Marketing your content

Friday, July 25, 2008

I have a friend with a background in marketing. He’s the one who sent me the Comcast complaining article. We’ve been talking about marketing and the internet. The two of us come from completely different perspectives on how we consume content online. I’ve just introduced him to Google Reader and the concept of subscribing to an RSS feed. He seems to be enjoying it, and even shared an article with other people on his GTalk buddy list. I complained to him that he shared a link to a NYTimes article that didn’t have the full text in the RSS feed. This is a pet peeve of mine - I read almost no websites that don’t offer full-text RSS feeds. Techdirt talks about how full-text feeds are better. Feedburner does, too. But NYTimes.com doesn’t do it. Are they stupid? I don’t know. A little Googling suggests that there’s a lot of disagreement on whether or not a partial-text feed drives more traffic to the site. That is, if you have a feed that doesn’t show the full article, do more people actually click through and come to your site, where you probably have ads? Or do most people (Like me) just skip it? Techdirt makes the point that the real bulk of your traffic comes not from your regular feed subscribers, but from them sharing it with their friends or on their blogs. Things get passed around on the popular sites - when something hits the front page of Digg, it’s probably going to show up on a lot of other popular sites. That can generate way more traffic than you’d ever get from your subscribers themselves, even if they clickthrough on every RSS item. My friend says that NYTimes is not dumb, and they’ve probably researched where they make their money, and decided that partial feeds are the way to go.

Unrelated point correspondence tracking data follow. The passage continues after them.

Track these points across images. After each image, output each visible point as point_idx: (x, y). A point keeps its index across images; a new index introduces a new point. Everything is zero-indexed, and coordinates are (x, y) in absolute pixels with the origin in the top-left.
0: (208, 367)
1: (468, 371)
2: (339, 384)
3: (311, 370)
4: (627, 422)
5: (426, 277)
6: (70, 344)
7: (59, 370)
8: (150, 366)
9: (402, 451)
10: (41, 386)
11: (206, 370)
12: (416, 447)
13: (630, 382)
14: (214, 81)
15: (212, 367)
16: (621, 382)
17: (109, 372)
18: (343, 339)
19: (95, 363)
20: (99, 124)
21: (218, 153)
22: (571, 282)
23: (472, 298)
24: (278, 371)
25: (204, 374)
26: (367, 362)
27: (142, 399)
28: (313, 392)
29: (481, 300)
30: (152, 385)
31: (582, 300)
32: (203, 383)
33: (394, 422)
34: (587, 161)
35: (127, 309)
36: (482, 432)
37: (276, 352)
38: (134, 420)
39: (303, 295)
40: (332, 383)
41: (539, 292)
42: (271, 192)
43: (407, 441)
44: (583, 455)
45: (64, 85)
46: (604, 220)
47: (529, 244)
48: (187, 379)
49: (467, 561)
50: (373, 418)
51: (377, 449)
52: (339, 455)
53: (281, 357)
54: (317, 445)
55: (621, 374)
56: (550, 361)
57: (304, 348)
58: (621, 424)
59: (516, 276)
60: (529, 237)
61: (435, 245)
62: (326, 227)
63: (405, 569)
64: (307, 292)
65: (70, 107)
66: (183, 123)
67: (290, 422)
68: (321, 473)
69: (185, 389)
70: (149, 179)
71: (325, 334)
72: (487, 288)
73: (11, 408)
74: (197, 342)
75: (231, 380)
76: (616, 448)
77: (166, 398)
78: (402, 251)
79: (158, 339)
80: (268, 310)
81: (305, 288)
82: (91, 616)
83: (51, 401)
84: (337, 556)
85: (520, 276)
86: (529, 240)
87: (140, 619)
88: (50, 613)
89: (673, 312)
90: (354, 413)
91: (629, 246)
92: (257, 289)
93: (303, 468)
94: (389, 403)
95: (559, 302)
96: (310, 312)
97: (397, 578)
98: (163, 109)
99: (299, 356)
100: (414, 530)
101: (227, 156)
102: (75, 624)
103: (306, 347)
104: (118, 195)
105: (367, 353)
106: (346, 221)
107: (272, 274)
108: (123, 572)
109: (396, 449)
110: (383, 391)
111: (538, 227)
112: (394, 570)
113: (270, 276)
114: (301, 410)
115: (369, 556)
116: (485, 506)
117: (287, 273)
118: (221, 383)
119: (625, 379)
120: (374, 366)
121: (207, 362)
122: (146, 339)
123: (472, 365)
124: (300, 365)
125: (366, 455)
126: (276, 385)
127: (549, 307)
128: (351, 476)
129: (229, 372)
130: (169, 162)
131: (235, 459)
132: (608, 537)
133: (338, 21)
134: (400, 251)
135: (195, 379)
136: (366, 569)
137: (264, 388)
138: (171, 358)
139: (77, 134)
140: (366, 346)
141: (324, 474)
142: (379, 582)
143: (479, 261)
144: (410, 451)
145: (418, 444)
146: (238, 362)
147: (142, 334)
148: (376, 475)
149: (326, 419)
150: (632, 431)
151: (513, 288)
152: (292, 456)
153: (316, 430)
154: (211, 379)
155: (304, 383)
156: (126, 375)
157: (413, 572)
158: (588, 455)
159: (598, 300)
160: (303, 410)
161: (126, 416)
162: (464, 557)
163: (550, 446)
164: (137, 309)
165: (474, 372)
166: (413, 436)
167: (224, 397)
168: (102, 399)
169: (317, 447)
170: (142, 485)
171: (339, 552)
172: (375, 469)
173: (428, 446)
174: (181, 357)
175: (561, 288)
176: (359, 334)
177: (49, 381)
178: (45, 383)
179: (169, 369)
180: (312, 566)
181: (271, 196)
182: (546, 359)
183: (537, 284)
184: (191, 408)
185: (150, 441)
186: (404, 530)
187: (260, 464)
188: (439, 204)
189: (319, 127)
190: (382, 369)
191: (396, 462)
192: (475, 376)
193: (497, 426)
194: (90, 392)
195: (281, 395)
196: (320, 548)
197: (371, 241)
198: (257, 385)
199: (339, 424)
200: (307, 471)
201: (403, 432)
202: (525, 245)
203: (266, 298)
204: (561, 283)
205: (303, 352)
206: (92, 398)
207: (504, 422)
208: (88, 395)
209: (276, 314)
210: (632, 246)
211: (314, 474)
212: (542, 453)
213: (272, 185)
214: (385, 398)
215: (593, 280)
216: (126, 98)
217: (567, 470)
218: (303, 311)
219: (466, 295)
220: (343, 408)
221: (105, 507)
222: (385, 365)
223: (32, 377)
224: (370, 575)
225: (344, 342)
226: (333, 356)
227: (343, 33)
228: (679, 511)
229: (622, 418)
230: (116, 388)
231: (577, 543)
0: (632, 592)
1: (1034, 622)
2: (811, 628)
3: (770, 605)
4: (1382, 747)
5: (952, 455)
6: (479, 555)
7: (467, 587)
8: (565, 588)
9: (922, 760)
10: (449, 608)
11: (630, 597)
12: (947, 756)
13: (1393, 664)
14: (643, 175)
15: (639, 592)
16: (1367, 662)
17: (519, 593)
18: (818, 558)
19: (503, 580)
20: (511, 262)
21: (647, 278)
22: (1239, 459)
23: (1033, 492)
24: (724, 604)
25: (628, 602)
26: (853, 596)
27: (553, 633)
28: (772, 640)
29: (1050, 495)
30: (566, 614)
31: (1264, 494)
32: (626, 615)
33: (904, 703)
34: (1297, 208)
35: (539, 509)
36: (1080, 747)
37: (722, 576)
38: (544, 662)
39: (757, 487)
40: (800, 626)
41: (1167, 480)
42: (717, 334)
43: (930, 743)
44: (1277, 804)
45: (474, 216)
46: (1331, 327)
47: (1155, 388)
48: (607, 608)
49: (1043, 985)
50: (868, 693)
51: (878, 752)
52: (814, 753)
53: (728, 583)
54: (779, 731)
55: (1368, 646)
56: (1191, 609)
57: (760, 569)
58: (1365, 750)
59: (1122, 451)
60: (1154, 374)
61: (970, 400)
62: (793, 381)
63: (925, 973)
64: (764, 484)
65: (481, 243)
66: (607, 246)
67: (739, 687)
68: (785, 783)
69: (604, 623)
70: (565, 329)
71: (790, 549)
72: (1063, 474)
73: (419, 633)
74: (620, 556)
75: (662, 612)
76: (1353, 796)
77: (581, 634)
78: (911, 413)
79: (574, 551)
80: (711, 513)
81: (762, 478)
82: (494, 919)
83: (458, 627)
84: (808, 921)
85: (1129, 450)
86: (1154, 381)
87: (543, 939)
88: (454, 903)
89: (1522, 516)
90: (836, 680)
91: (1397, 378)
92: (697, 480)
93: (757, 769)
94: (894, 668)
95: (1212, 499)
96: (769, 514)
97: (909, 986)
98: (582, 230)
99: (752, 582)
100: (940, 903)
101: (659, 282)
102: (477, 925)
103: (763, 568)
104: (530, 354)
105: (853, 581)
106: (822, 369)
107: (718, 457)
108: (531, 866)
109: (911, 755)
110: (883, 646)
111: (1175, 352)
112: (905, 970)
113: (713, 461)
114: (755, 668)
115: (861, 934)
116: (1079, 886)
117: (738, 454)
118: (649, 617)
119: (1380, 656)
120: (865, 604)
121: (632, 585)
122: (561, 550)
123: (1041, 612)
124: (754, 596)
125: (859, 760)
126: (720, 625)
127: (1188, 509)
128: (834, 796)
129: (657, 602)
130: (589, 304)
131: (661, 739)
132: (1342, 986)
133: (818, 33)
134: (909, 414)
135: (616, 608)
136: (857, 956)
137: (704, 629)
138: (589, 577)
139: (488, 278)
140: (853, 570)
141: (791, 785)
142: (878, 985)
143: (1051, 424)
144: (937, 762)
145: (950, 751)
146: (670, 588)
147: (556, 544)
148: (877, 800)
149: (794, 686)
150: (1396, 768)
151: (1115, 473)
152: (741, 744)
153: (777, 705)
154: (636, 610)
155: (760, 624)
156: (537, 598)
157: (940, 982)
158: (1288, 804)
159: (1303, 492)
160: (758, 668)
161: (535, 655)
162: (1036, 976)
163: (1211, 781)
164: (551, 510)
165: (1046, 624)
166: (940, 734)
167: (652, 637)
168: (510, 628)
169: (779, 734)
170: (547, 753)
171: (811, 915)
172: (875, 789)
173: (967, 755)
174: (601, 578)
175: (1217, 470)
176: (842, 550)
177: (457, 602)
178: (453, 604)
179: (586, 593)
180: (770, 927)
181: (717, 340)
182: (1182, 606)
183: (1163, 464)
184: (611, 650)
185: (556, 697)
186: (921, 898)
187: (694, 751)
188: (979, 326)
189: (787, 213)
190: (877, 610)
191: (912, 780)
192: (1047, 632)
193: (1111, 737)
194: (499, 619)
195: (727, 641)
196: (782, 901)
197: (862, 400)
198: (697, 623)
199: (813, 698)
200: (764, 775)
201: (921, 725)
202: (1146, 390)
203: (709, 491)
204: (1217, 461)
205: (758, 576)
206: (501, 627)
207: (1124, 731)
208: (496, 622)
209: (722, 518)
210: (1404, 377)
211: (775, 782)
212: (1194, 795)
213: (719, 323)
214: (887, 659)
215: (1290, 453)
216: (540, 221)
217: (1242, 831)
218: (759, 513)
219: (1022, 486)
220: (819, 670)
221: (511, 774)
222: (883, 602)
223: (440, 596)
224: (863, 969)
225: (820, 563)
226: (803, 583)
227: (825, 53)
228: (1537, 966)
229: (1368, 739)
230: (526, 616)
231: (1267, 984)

I’m less inclined to give them the benefit of the doubt, but I realize that the way I consume content is not the way everyone does, and I’m probably in the minority. We may be a growing minority, but NYTimes doesn’t make its money on what people will be doing in 10 years. I will always provide a full-text feed. But I don’t make my living with this blog, so I have the luxury of doing what I want rather than what might drive more clicks. I can’t bring him around to my way of thinking, though. But I’m still working on it.